If it actually goes to the *motor*, you're going to have to trace all of the wiring from the sensor all the way back to the CA, thru the insides of each thing it goes thru, to find out where the 5v, signal, and ground are being stopped, if you find it's a cable / signal / power problem. (which you will need a multimeter / voltmeter to test).
 
To get a multimeter I need to get home so if anyone knows how to make the throttle work with the broken hall sensor

I tried changing the cycle analyst top speed to 600mph and same problem, even at max throttle only max 1000 watts are used out of 5000, and throttle cuts out weirdly

You could try just grounding the signal line so that it can't glitch, but you need a voltmeter to find out which is the 5v line as you do not want to short that one out by accident.

Alternately, find the speedo plug on the back of the CA and disconnect it, if it's wired to it using a separate cable. It probably is not, so you probably can't do that--it almost certainly is wired into the CA via the main multipin plug to the PR. To disconnect the speedo signal from that, you'd have to open the CA and cut the speedo wire from the PCB (which you would then have to re-solder later).

If changing the CA's speed menu settings to max doesn't fix the problem, this means it is seeing noise on the speed signal line that is enough to read higher than that max (even if it doesn't show you that on the readout, which I would consider a bug in the CA software but it's probably been there a long time so unlikely to be changed). You may be able to set the CA's speedometer menu to a high number of poles and a different wheel size to change the speed reading that results from the excessive pulses being detected, which might put it below the limit again.

Or it means that the speed signal is going to the PR and the PR itself is programmed internally to respond to it by limiting the system, and that you need a computer, USB-serial cable, and the PR setup suite to change, and time to learn about it and experiment with the settings (and to backup all the existing settings to put it back once the hardware is fixed).
 
I measured the.3 lines with multimeter, 2 are 5v 1 is ground i guess
I tried grounding one then the other, both times, it just disabled the throttle.

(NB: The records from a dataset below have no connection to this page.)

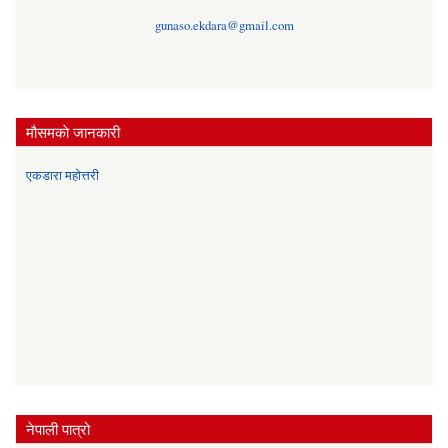
gunaso.ekdara@gmail.com
मौसमकाे जानकारी
एकडारा महोत्तरी
नेपाली पात्रो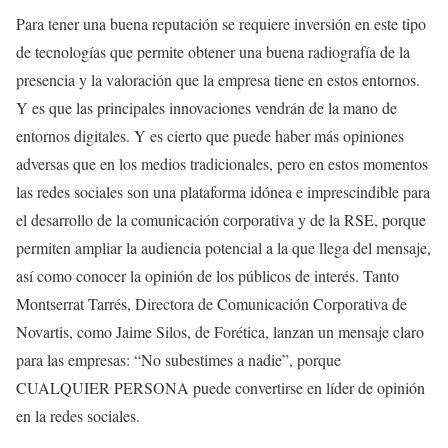
Para tener una buena reputación se requiere inversión en este tipo
de tecnologías que permite obtener una buena radiografía de la
presencia y la valoración que la empresa tiene en estos entornos.
Y es que las principales innovaciones vendrán de la mano de
entornos digitales. Y es cierto que puede haber más opiniones
adversas que en los medios tradicionales, pero en estos momentos
las redes sociales son una plataforma idónea e imprescindible para
el desarrollo de la comunicación corporativa y de la RSE, porque
permiten ampliar la audiencia potencial a la que llega del mensaje,
así como conocer la opinión de los públicos de interés. Tanto
Montserrat Tarrés, Directora de Comunicación Corporativa de
Novartis, como Jaime Silos, de Forética, lanzan un mensaje claro
para las empresas: “No subestimes a nadie”, porque
CUALQUIER PERSONA puede convertirse en líder de opinión
en la redes sociales.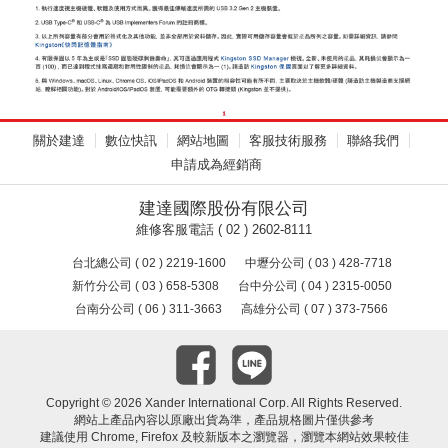
關於建達
數位快訊
網站地圖
客服技術服務
聯絡我們
申請成為經銷商
建達國際股份有限公司
維修客服電話 ( 02 ) 2602-8111
台北總公司 ( 02 ) 2219-1600
中壢分公司 ( 03 ) 428-7718
新竹分公司 ( 03 ) 658-5308
台中分公司 ( 04 ) 2315-0050
台南分公司 ( 06 ) 311-3663
高雄分公司 ( 07 ) 373-7566
Copyright ©
2026 Xander International Corp. All Rights Reserved.
網站上產品內容以原廠出貨為準，產品規格圖片僅供參考
建議使用 Chrome, Firefox 及較新版本之瀏覽器，瀏覽本網站效果較佳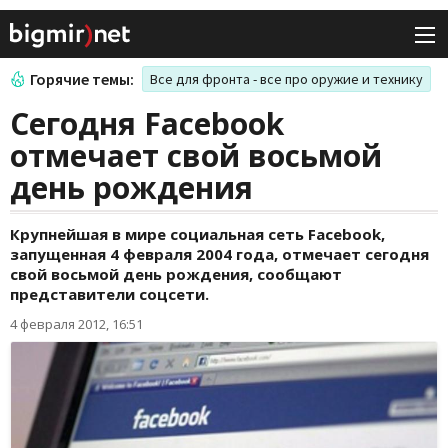
Горячие темы:
Все для фронта - все про оружие и технику
Сегодня Facebook
отмечает свой восьмой
день рождения
Крупнейшая в мире социальная сеть Facebook,
запущенная 4 февраля 2004 года, отмечает сегодня
свой восьмой день рождения, сообщают
представители соцсети.
4 февраля 2012, 16:51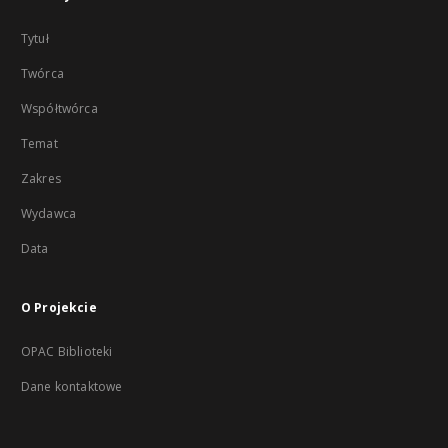
Tytuł
Twórca
Współtwórca
Temat
Zakres
Wydawca
Data
O Projekcie
OPAC Biblioteki
Dane kontaktowe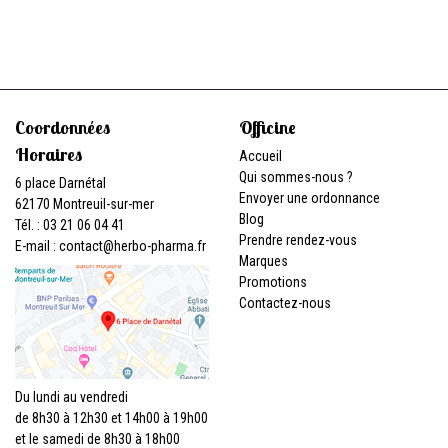
Coordonnées
Officine
Horaires
Accueil
Qui sommes-nous ?
6 place Darnétal
Envoyer une ordonnance
62170 Montreuil-sur-mer
Blog
Tél. : 03 21 06 04 41
Prendre rendez-vous
E-mail :
contact
@
herbo-pharma.fr
Marques
Promotions
Contactez-nous
Du lundi au vendredi
de 8h30 à 12h30 et 14h00 à 19h00
et le samedi de 8h30 à 18h00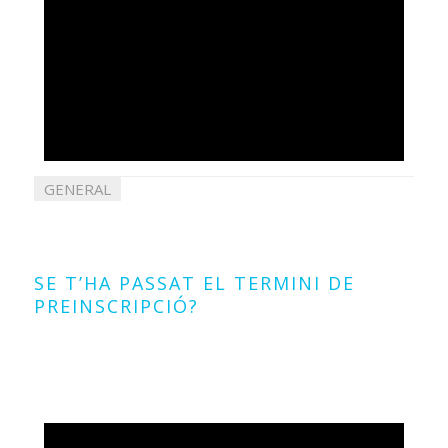
GENERAL
22
juliol
2026
SE T’HA PASSAT EL TERMINI DE
PREINSCRIPCIÓ?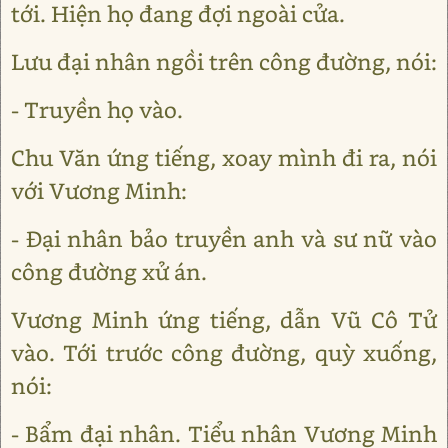
tới. Hiện họ đang đợi ngoài cửa.
Lưu đại nhân ngồi trên công đường, nói:
- Truyền họ vào.
Chu Văn ứng tiếng, xoay mình đi ra, nói
với Vương Minh:
- Đại nhân bảo truyền anh và sư nữ vào
công đường xử án.
Vương Minh ứng tiếng, dẫn Vũ Cô Tử
vào. Tới trước công đường, quỳ xuống,
nói:
- Bẩm đại nhân. Tiểu nhân Vương Minh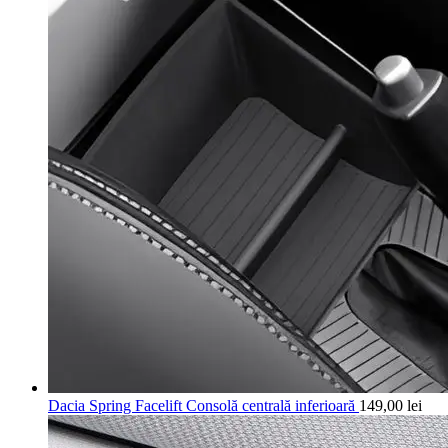
Dacia Spring Facelift Consolă centrală inferioară
149,00
lei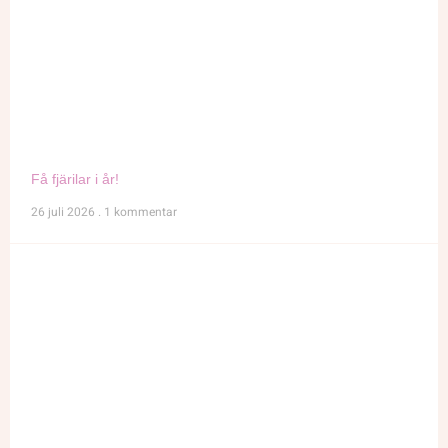
Få fjärilar i år!
26 juli 2026
1 kommentar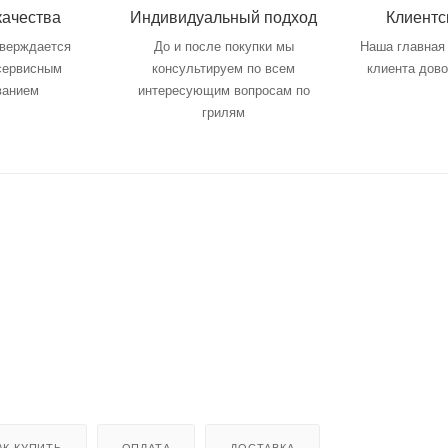
качества
Индивидуальный подход
Клиентс
тверждается
До и после покупки мы
Наша главная 
 сервисным
консультируем по всем
клиента дов
ванием
интересующим вопросам по
грилям
АК КУПИТЬ
ОПЛАТА
ДОСТАВКА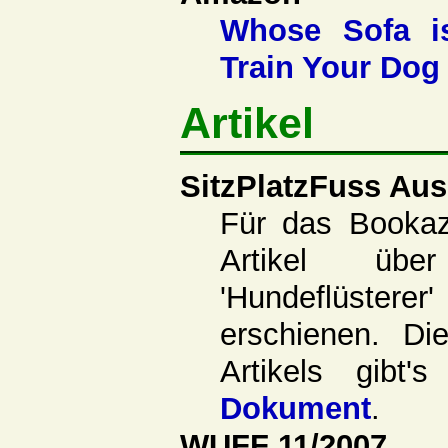
Whose Sofa i
Train Your Dog
Artikel
SitzPlatzFuss Aus
Für das Booka
Artikel übe
'Hundeflüsterer
erschienen. Di
Artikels gibt
Dokument
.
WUFF 11/2007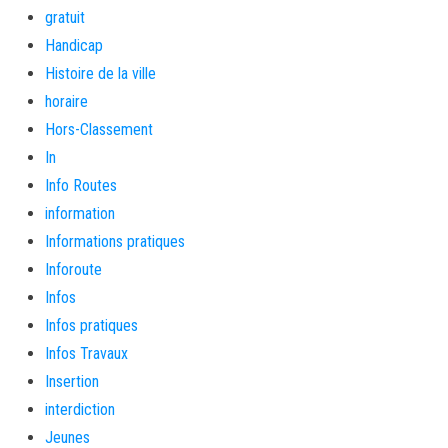
gratuit
Handicap
Histoire de la ville
horaire
Hors-Classement
In
Info Routes
information
Informations pratiques
Inforoute
Infos
Infos pratiques
Infos Travaux
Insertion
interdiction
Jeunes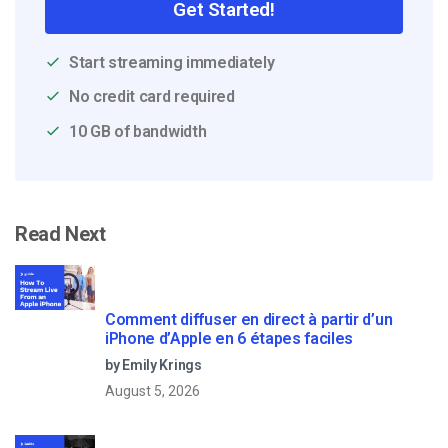
Get Started!
Start streaming immediately
No credit card required
10 GB of bandwidth
Read Next
Comment diffuser en direct à partir d’un
iPhone d’Apple en 6 étapes faciles
by Emily Krings
August 5, 2026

I’m ordering a new speed sensor, but does the 2 5v lines mean something else is broken?

How do I get it riding without the throttle bugging bc of speedometer glitch?

You could try just grounding the signal line so that it can't glitch, but you need a voltmeter to find out which is the 5v line as you do not want to short that one out by accident.
Alternately, find the speedo plug on the back of the CA and disconnect it, if it's wired to it using a separate cable. It probably is not, so you probably can't do that--it almost certainly is wired into the CA via the main multipin plug to the PR. To disconnect the speedo signal from that, you'd have to open the CA and cut the speedo wire from the PCB (which you would then have to re-solder later).

If changing the CA's speed menu settings to max doesn't fix the problem, this means it is seeing noise on the speed signal line that is enough to read higher than that max (even if it doesn't show you that on the readout, which I would consider a bug in the CA software but it's probably been there a long time so unlikely to be changed). You may be able to set the CA's speedometer menu to a high number of poles and a different wheel size to change the speed reading that results from the excessive pulses being detected, which might put it below the limit again.

Or it means that the speed signal is going to the PR and the PR itself is programmed internally to respond to it by limiting the system, and that you need a computer, USB-serial cable, and the PR setup suite to change, and time to learn about it and experiment with the settings (and to backup all the existing settings to put it back once the hardware is fixed).